And then you’ll make it up in volume, right?
Originally posted at 12/6/2010
I recently had a few discussions with several startups, in the process of going to the cloud. One of the first questions that I ask is “what is your licensing/revue model?”.
At first, I usually get some very funny looks, I am not there to do business consulting, but to do technical stuff. Why do I stick my nose into things that have absolutely nothing to do with technical stuff?
The answer is quite simple, you have to consider the money side of things in your architecture. Let me give you a real world example. A startup that I was talking with was talking about creating a SAAS system on the cloud. Each client would pay a flat fee of 150$ per month. When I started talking with them, the idea was to use EC2’s ability to just create a new node on the fly, and give each client their own server. That would allow very easy development and deployment, and remove a whole bunch of complexity.

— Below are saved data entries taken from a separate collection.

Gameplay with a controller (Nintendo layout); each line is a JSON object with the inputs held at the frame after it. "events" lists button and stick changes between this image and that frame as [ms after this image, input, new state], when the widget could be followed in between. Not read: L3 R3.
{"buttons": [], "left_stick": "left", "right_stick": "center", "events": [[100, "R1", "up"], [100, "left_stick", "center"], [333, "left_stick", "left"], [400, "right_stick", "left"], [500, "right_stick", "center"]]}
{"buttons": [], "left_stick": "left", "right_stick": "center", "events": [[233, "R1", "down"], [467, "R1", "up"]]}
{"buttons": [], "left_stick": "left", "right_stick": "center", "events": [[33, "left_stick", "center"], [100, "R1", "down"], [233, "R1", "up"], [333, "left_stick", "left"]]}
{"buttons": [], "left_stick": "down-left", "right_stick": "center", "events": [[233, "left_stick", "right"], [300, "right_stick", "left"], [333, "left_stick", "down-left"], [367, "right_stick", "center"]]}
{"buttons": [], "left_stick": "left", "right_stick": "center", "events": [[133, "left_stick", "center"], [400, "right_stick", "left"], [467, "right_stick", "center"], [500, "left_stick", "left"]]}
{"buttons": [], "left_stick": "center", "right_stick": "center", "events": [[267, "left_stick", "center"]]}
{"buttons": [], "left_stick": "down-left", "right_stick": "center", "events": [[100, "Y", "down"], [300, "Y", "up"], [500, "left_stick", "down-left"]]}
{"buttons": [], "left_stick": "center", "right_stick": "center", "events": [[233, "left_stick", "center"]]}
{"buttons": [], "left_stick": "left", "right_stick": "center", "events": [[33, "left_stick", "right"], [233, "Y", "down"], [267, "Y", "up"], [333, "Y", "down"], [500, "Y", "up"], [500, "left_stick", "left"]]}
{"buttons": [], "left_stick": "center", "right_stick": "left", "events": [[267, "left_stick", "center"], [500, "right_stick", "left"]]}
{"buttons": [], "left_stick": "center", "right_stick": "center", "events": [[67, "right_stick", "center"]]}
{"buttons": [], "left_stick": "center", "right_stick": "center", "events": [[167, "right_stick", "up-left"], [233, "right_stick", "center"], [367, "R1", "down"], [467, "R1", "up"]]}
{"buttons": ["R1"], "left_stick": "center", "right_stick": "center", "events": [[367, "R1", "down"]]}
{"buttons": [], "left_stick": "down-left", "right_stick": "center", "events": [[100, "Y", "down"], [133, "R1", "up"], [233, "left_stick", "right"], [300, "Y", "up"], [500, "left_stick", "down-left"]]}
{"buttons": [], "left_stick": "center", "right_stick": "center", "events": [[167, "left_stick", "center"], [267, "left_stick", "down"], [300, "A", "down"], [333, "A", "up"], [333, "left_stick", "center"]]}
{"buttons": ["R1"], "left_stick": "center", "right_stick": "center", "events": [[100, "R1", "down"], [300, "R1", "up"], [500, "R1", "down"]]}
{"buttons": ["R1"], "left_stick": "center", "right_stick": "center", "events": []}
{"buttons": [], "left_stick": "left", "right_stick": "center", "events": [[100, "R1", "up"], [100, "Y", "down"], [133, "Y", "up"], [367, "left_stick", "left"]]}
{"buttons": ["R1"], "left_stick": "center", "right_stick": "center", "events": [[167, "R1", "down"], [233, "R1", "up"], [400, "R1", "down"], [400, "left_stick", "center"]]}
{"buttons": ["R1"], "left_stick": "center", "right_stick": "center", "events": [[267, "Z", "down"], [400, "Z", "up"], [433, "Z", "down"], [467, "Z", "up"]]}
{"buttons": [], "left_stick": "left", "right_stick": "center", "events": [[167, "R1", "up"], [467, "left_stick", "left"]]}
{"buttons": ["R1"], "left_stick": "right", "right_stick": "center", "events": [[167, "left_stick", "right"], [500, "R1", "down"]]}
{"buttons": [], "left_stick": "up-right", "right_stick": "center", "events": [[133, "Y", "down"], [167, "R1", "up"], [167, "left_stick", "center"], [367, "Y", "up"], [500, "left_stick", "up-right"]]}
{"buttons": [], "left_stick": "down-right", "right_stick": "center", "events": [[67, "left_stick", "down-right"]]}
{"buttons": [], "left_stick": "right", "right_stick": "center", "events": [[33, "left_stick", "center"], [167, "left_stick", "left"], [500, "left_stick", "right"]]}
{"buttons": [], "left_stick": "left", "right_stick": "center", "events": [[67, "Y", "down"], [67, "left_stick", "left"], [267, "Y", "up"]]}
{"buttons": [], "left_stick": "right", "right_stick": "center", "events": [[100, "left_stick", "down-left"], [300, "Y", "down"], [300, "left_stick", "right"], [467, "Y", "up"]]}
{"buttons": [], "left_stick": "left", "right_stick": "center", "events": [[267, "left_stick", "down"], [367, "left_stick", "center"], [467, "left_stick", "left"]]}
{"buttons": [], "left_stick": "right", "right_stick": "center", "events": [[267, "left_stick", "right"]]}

I even agreed, except that I raised one small problem. Each server would cost them roughly 250$ per month. I had to ask them: “Do you intend to make it up in volume?”
We always had to make those sort of calls, but especially when we are using the cloud it becomes so much clearer. We have to take into account the actual real world costs of our architecture choices, and in many cases, we have to adapt our practices to the actual economical realities.
Comments
maybe they run a charity;)
Eons ago, when IT departments had their resource limited, the question would be: "do we have enough servers to make it running all night long?". If no, the deliberations about buying would have been started. Now, because of the ease, the question is postponed for a while, isn't it?
What was the complexity they were avoiding - security sandboxing?
I had this discussion several times at my old workplace.
It's all very well coming up with a nice figure that undercuts the nearest competitor - but you need your costs to come in at under that nice figure.
Same with offering services like "24x7 phone support" - Unless someone's working for free, that costs real money too.